IE 655 Supply Chain Engineering
This course is designed to offer a balanced coverage on concept survey, analytics and modeling for operations and engineering in supply chain and logistics systems. Emphasis will be on analysis of strategic, tactical and operational supply chain problems including inventory decisions, revenue operations & modeling, distribution & network design, supply contracts and coordination among supply chain partners. Other related topics to be covered include various critical concepts and strategies such as risk pooling, information sharing, and the role of information systems in supply chain engineering.
IE 657 Models for Design and Analysis of Logistical Systems
This modeling oriented course for the design, analysis and operation of logistical systems includes topics such as inventory control, transportation, distribution network design, and supply chain management. Both deterministic as well as stochastic models are studied.
IE 662 Predictive Analytics for Decision Making I
Prerequisite: IE 560 (Probability and Statistics) or similar course. This course will prepare students with various predictive analytics methods for manufacturing, healthcare, etc., which will be illustrated in examples.

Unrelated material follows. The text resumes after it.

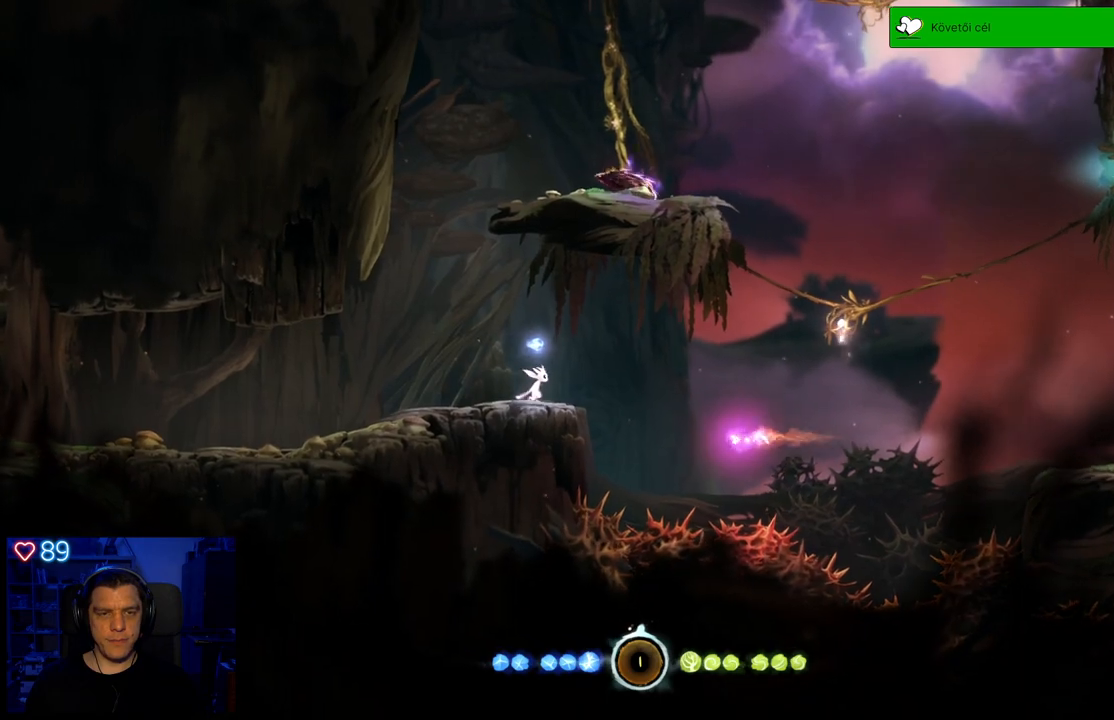
{"buttons": [], "left_stick": "right", "right_stick": "center", "events": [[150, "A", "down"], [500, "A", "up"]]}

Different data types from real-world examples will be shown. Subsequently, it will be demonstrated how the predictive analytics methods can be used for better decision making. The methods will be implemented in non-programming based standard software such as Matlab, Excel, and Minitab.

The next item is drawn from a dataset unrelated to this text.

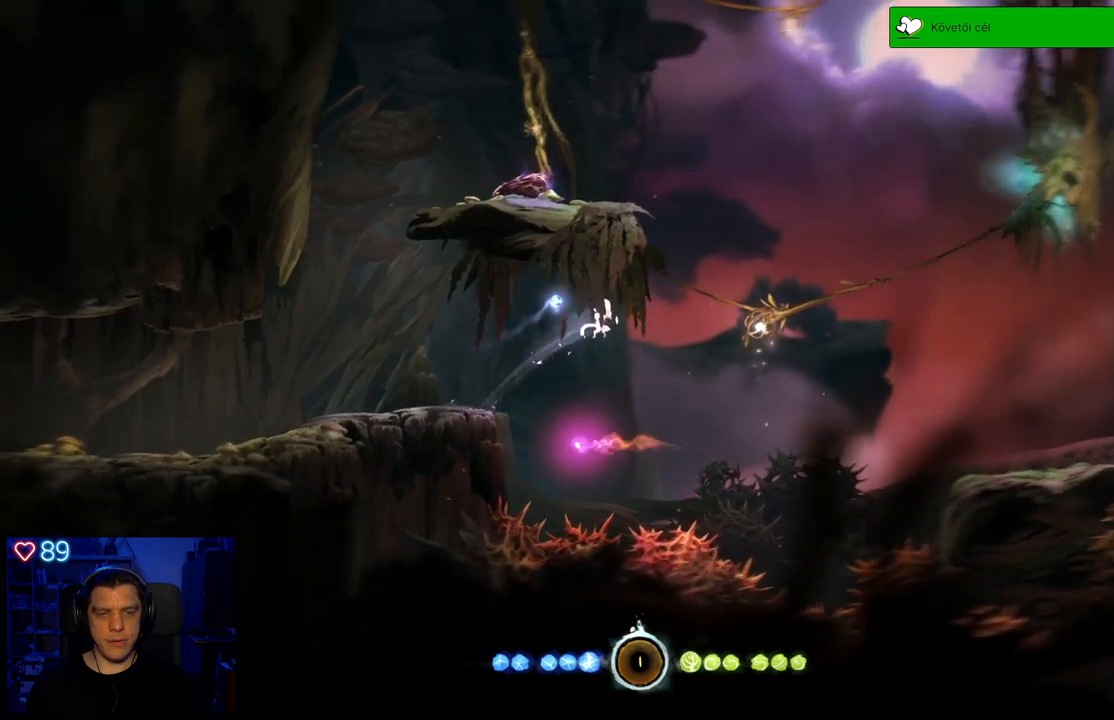
{"buttons": [], "left_stick": "up-right", "right_stick": "center", "events": [[233, "A", "down"], [450, "left_stick", "up-right"], [467, "A", "up"]]}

IE 664 Experimental Design
Design of engineering experiments and projects using theory of least squares, analysis of variance, randomized blocks, factorial experiments, nested designs, split plot designs and logistic regression techniques. Covers a combination of analysis by hand and using Minitab statistical software.
Note: Cross-listed with CSE 563. Students may not obtain credit for both IE 563 and ME 611; or for IE 664 and EM 661.
IE 669 Introduction to Human Factors Engineering and Ergonomics
The main goal of this course is to introduce students to the study of human cognitive and physical abilities and limitations, and application of that knowledge to engineering design. This course will demonstrate how the application of the human factors and ergonomics principles can improve the design of systems involving the interaction of humans with tools, technology, and the work environment.
IE 671 Advanced Topics in Human Factors Engineering
The main goal of this course is to learn and apply advanced methods in human factors engineering, as well as newer models, theories, and frameworks related to the field.
IE 675 Usability Engineering
This course exposes students to the constructs of usability, usefulness, user-centered design, and user-experience (UX) and their relation to engineering design. The course covers an interactive evaluation-centered user experience (UX) lifecycle as a template intended to be instantiated in many different ways to match the constraints of a particular development project. The UX lifecycle, sketching, conceptual design, and formative UX evaluation.
IE 682 Quality of Care and Patient Safety
This course provides students an overview of the healthcare system and the different types of healthcare delivery, as well as factors that determine quality of care. This course also exposes students to tenets of patient safety from a human factors engineering perspective. Students will learn models of patient safety and incident analysis tools, including Root Cause Analysis (RCA) and Healthcare Failure Mode and Effects Analysis (HFMEA).
IE 684 Health IT and Clinician Support
This course provides students an overview of various types of health information technology (IT) systems, as well as strategies, methods, and tools used to support the work and health of clinicians. This course also exposes students to applied tools and guidelines of the design and evaluation of health IT systems. Students will learn to use software to prototype high-fidelity, interactive user interfaces, and to conduct human factors evaluation on health IT systems based on the FDA guidelines. Documentation of such design and evaluation process will also be practiced with the semester project.